(Dataset entries)
+-------+
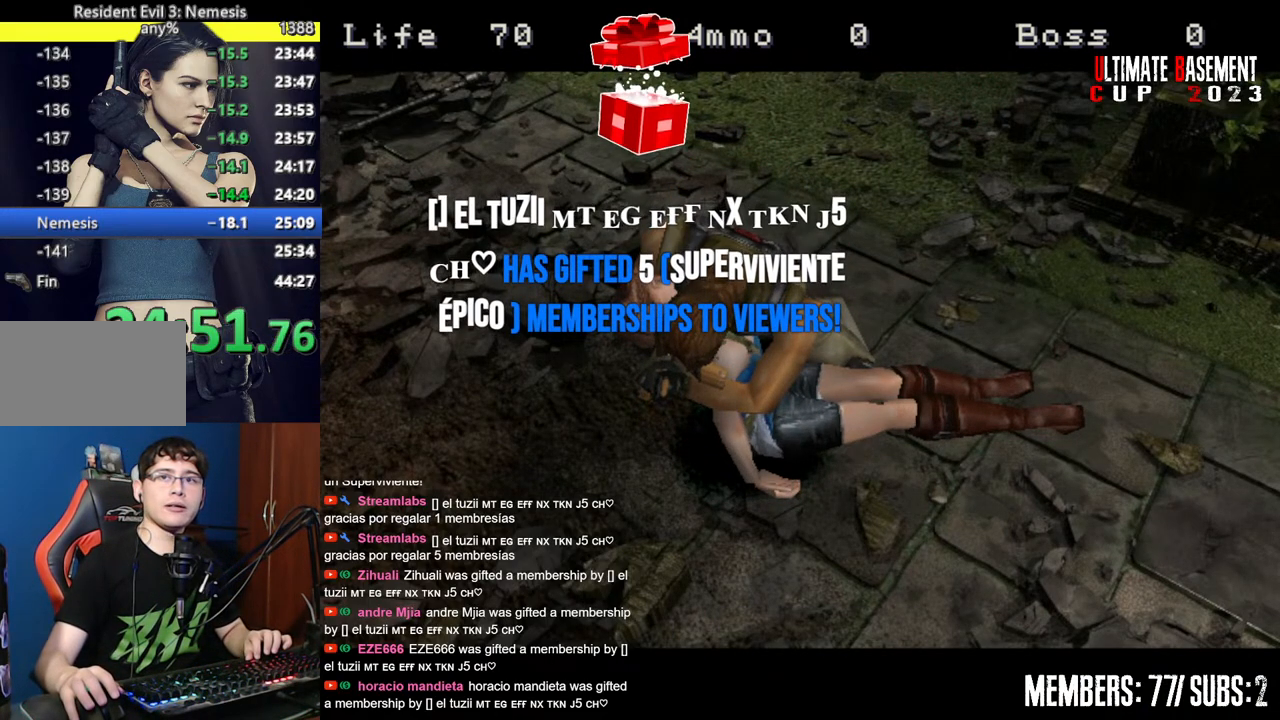
{"keys": [], "events": [[84, "space", "down"], [184, "space", "up"], [317, "space", "down"], [367, "space", "up"]]}
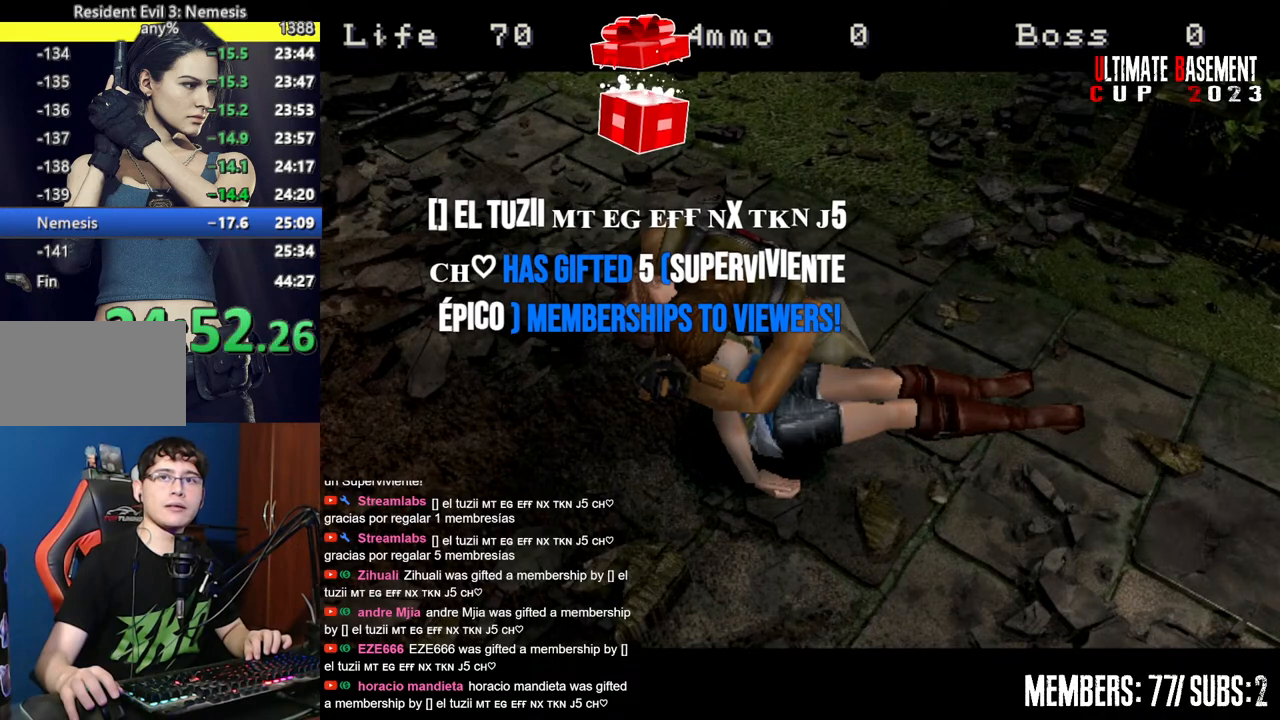
{"keys": [], "events": [[17, "space", "down"], [100, "space", "up"], [200, "space", "down"], [300, "space", "up"], [384, "space", "down"], [484, "space", "up"]]}
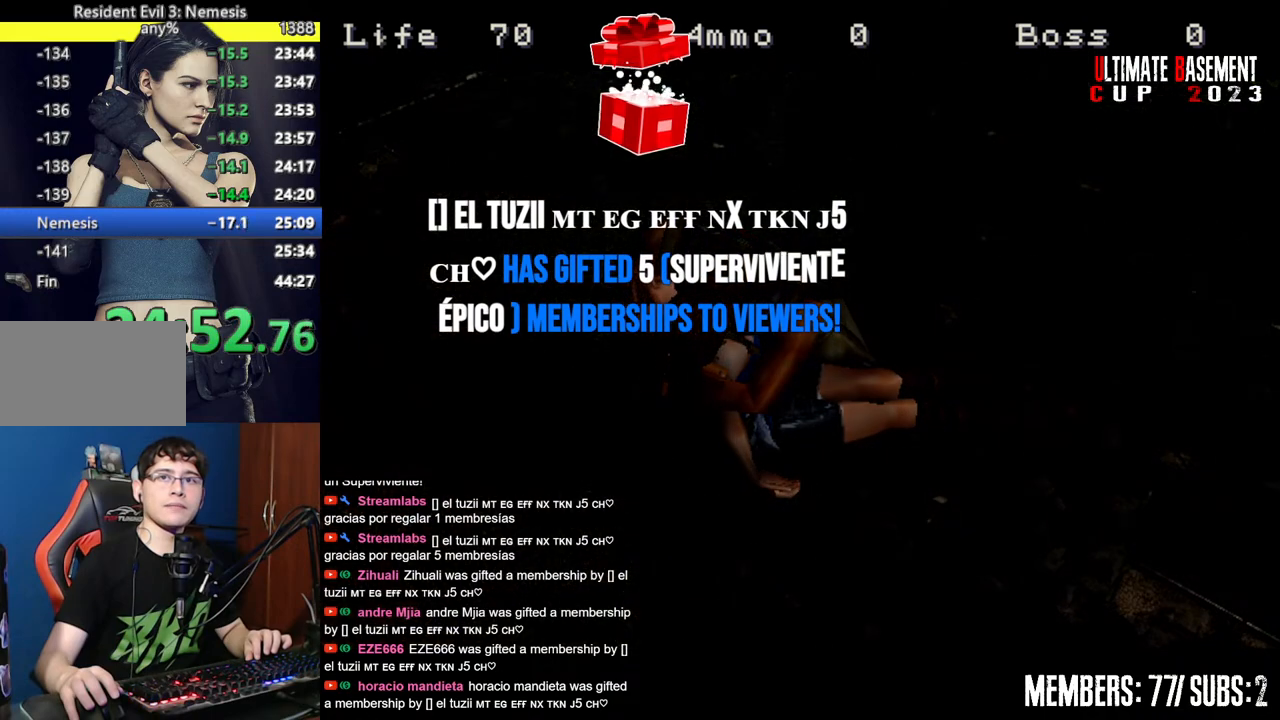
{"keys": ["space"], "events": [[84, "space", "down"], [167, "space", "up"], [317, "space", "down"], [350, "space", "up"], [500, "space", "down"]]}
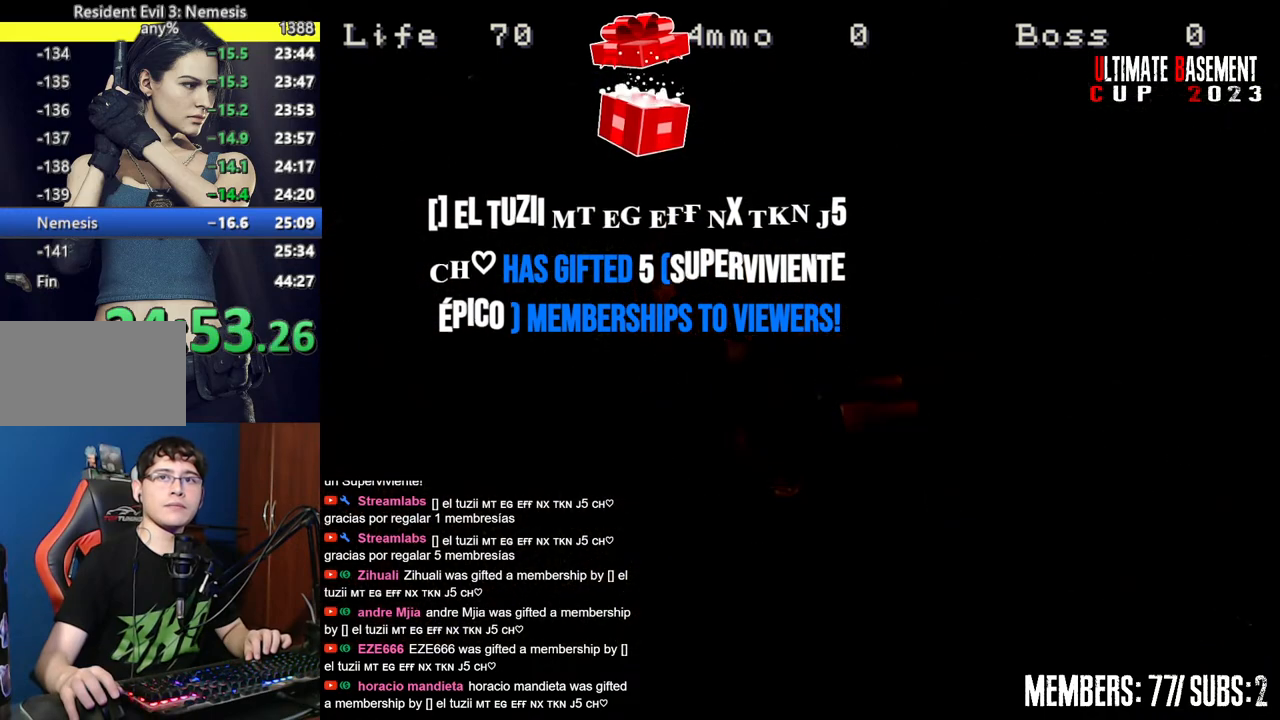
{"keys": ["space"], "events": [[84, "space", "up"], [184, "space", "down"], [284, "space", "up"], [417, "space", "down"]]}
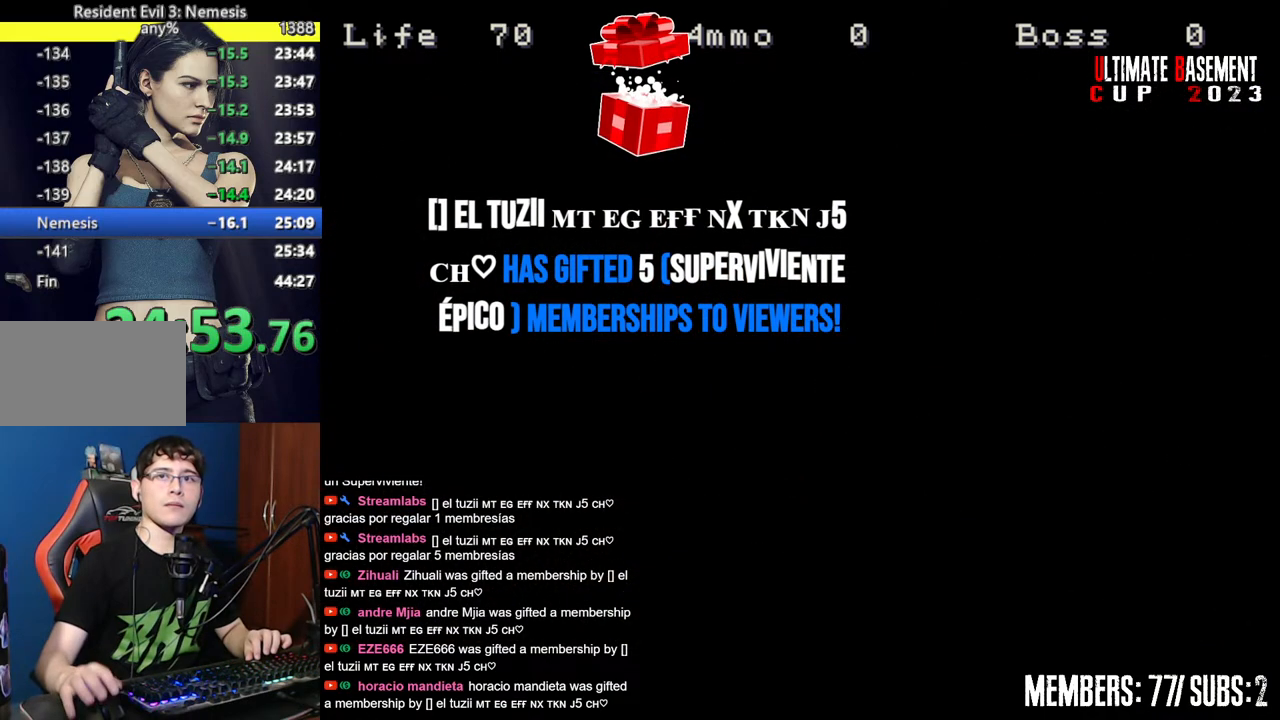
{"keys": [], "events": [[17, "space", "up"], [100, "space", "down"], [200, "space", "up"], [384, "space", "down"], [484, "space", "up"]]}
+-------+
__Activity__.
From the first line to the last, output the data exactly; skip any pictures.

__Answer space__.
{"keys": [], "events": [[84, "space", "down"], [184, "space", "up"], [317, "space", "down"], [367, "space", "up"]]}
{"keys": [], "events": [[17, "space", "down"], [100, "space", "up"], [200, "space", "down"], [300, "space", "up"], [384, "space", "down"], [484, "space", "up"]]}
{"keys": ["space"], "events": [[84, "space", "down"], [167, "space", "up"], [317, "space", "down"], [350, "space", "up"], [500, "space", "down"]]}
{"keys": ["space"], "events": [[84, "space", "up"], [184, "space", "down"], [284, "space", "up"], [417, "space", "down"]]}
{"keys": [], "events": [[17, "space", "up"], [100, "space", "down"], [200, "space", "up"], [384, "space", "down"], [484, "space", "up"]]}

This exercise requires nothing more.